Data ->
════════

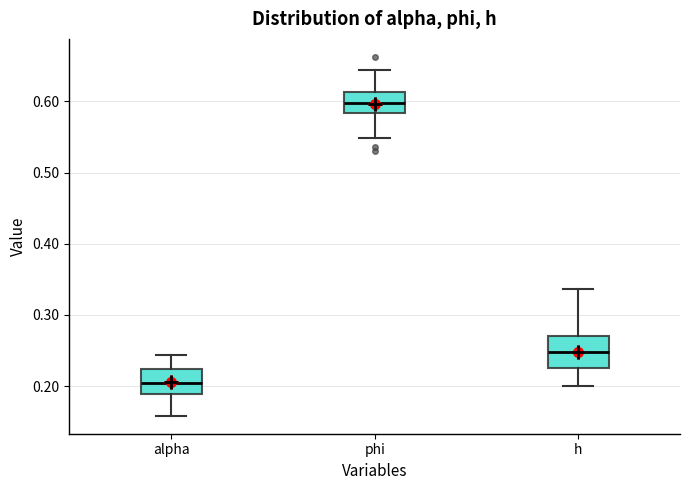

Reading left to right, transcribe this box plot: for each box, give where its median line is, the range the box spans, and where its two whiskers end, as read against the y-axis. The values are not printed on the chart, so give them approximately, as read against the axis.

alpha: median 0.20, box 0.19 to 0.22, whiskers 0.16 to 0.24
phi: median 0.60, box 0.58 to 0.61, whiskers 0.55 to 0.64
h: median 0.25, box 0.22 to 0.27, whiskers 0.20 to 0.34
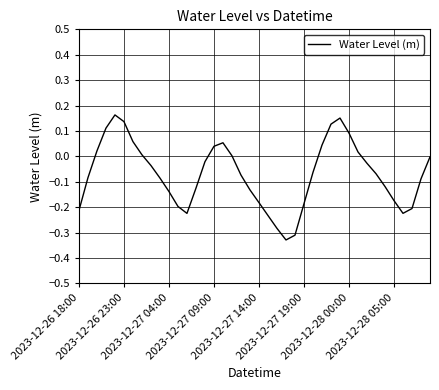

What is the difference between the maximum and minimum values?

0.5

════════

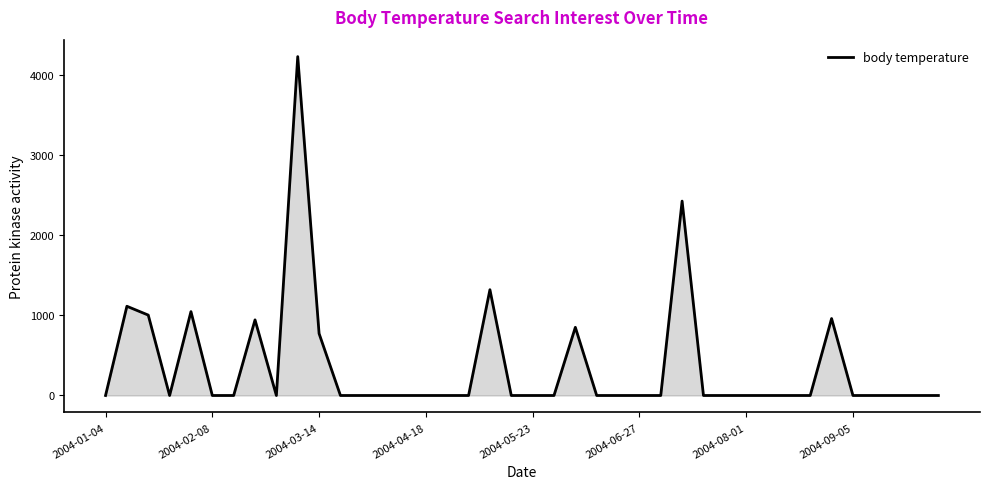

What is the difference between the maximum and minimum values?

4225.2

════════

What to produce -> Count the lines in the data above that contain the string "whiskers", matching case exactly. Give only the number.

Answer below -> 4